= Darni M Daud =

Prof. Darni M Daud (born 25 July 1961, Pidie, Indonesia) is the former rector of Syiah Kuala University (USK) in Aceh, Indonesia, the largest state university in Banda Aceh beside Universitas Islam Negeri Ar-Raniry. He was recently re-elected in March 2010, in recognition of his efforts to rebuild the university after the 2004 tsunami. In 2008, the CampusAsia Magazine named him as the 7th best education leader in Indonesia.

== Biography ==

Daud graduated from the University of Syiah Kuala in 1985. He studied in the University of Sydney, Australia for a diploma. Then undertook a master's degree in Inter-cultural Communications at New York University, and a Phd in Higher Education at Oregon State University.

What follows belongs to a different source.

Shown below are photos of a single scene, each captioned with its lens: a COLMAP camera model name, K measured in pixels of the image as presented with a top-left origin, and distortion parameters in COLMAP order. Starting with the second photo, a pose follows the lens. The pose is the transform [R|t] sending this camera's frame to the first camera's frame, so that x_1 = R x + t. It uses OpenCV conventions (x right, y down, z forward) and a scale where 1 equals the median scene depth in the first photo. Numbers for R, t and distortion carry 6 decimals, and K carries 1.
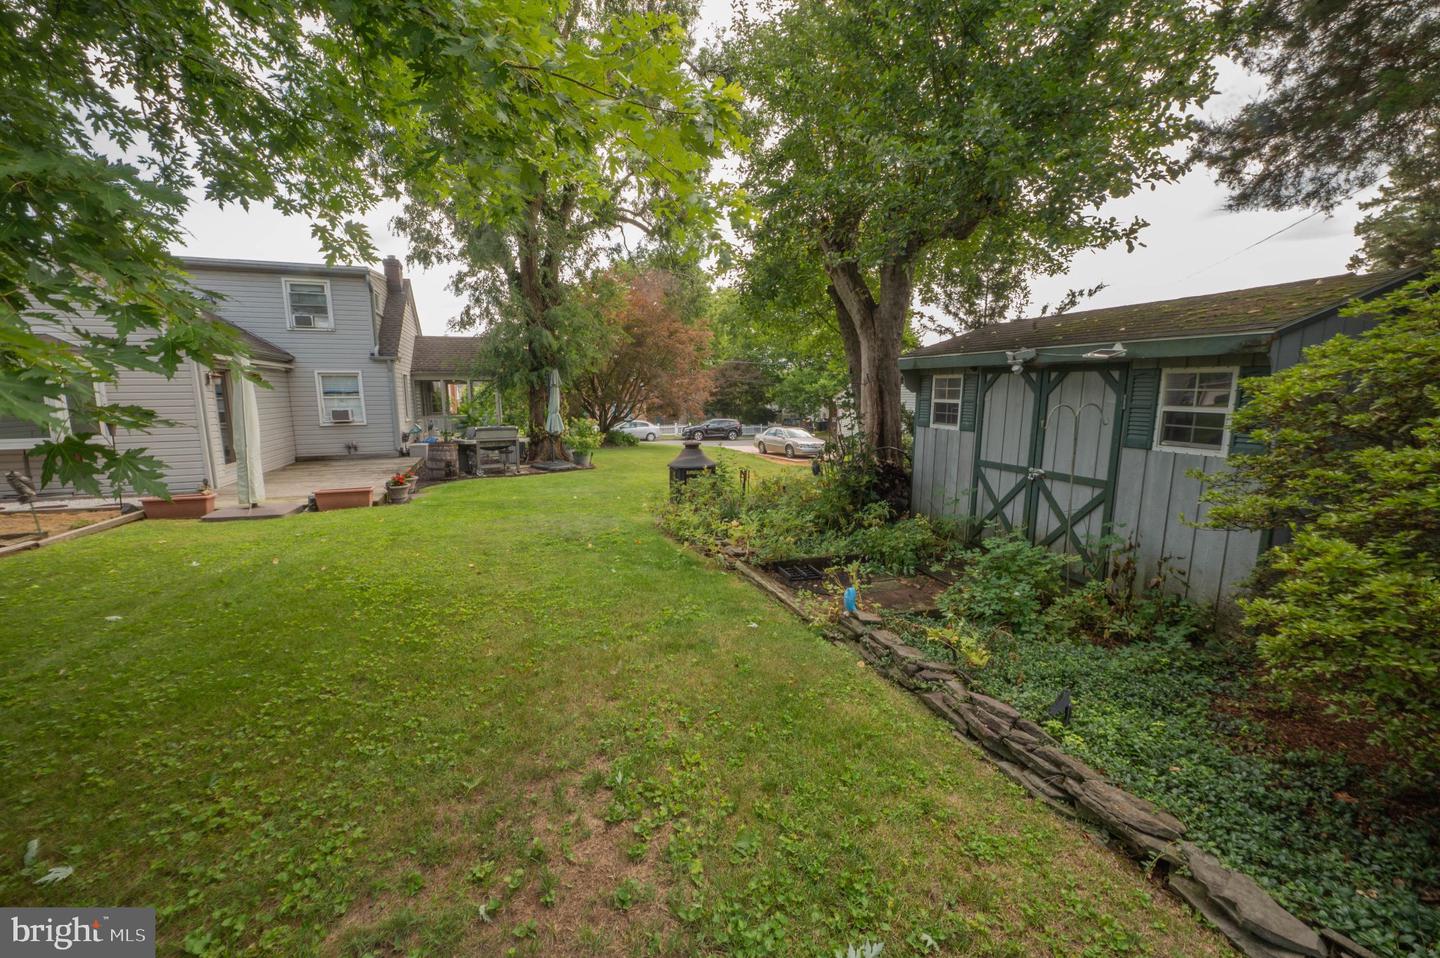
lens RADIAL K [[575.8, 0, 718.9], [0, 575.8, 480.7], [0, 0, 1]] dist [-0.004176, -0.000525]
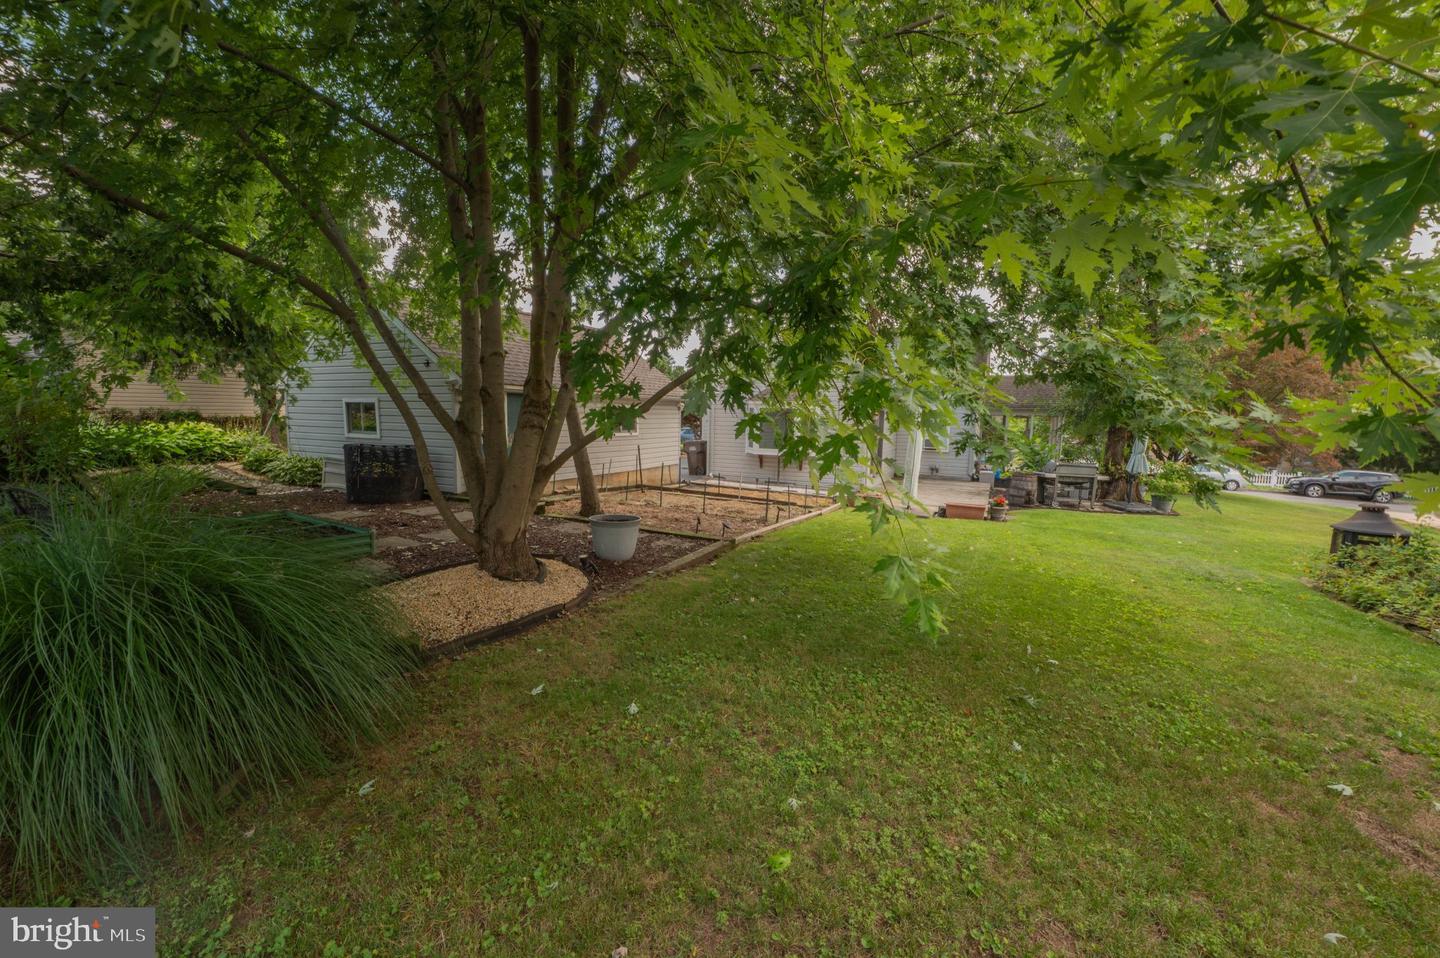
lens RADIAL K [[575.8, 0, 720.8], [0, 575.8, 482.2], [0, 0, 1]] dist [-0.004176, -0.000525]
pose [[0.676232, 0.106671, -0.728925, -0.056742], [-0.137687, 0.990327, 0.017190, 0.013866], [0.723707, 0.088739, 0.684378, -0.216519]]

He received many scholarships such as the Fulbright Scholarship and the Indonesian Cultural Foundation scholarship.

== Political career ==
Daud has been involved in many organizations, and has led many important conferences and seminars across Aceh and Indonesia, such as the Pekan Kebudayaan Aceh (PKA), which is a quadrennial event to promote the culture of Nanggroe Aceh Darussalam. He has been actively involved in the reconstruction and rehabilitation of Aceh from the damage caused by the Great Asian tsunami in 2004, and has been actively raising funds to develop the quality of education in Aceh. He ran for governor for the 2011-2015 period, and currently running again for the 2024-2029 period.